Among the lines below, output only those between the line holding "Sửa bơm cao áp" and the line holding "chóng, tiết kiệm hiệu quả.", inclusive, exactly as written and with no pictures.
━━ RECORDS SHOWN ━━
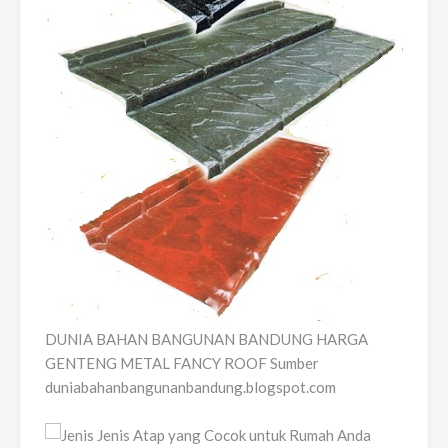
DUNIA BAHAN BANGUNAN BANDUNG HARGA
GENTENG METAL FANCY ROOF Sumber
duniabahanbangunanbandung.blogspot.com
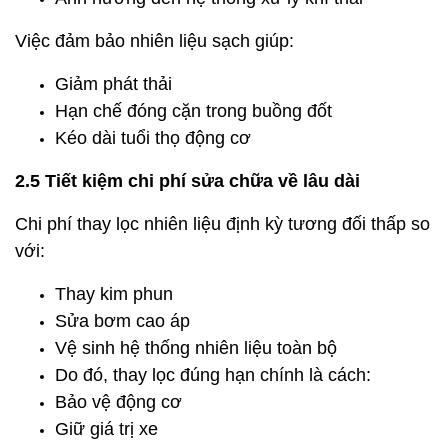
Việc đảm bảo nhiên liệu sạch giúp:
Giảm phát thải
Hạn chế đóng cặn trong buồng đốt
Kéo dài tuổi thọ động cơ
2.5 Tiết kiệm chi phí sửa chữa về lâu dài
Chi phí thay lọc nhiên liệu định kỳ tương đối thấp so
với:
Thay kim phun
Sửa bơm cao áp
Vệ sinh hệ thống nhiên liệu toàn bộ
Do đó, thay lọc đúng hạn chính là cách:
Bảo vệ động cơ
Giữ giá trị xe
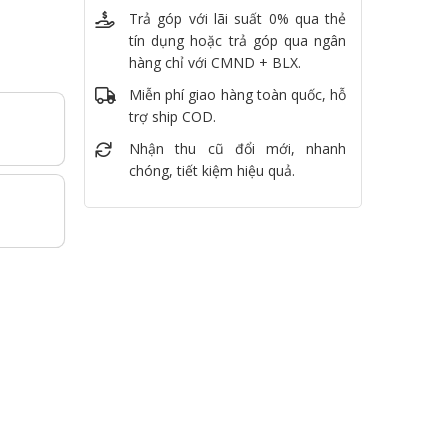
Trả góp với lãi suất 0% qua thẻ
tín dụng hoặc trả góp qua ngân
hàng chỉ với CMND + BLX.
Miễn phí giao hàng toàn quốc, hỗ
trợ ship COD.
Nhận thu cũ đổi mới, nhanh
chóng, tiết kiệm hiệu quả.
━━━
━━ RECORDS SHOWN ━━
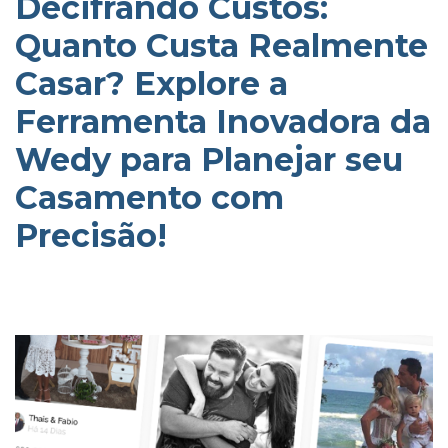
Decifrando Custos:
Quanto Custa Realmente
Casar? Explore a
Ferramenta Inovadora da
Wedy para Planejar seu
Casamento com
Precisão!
━━━
- _TASK RESPONSE_:
Sửa bơm cao áp
Vệ sinh hệ thống nhiên liệu toàn bộ
Do đó, thay lọc đúng hạn chính là cách:
Bảo vệ động cơ
Giữ giá trị xe
Trả góp với lãi suất 0% qua thẻ
tín dụng hoặc trả góp qua ngân
hàng chỉ với CMND + BLX.
Miễn phí giao hàng toàn quốc, hỗ
trợ ship COD.
Nhận thu cũ đổi mới, nhanh
chóng, tiết kiệm hiệu quả.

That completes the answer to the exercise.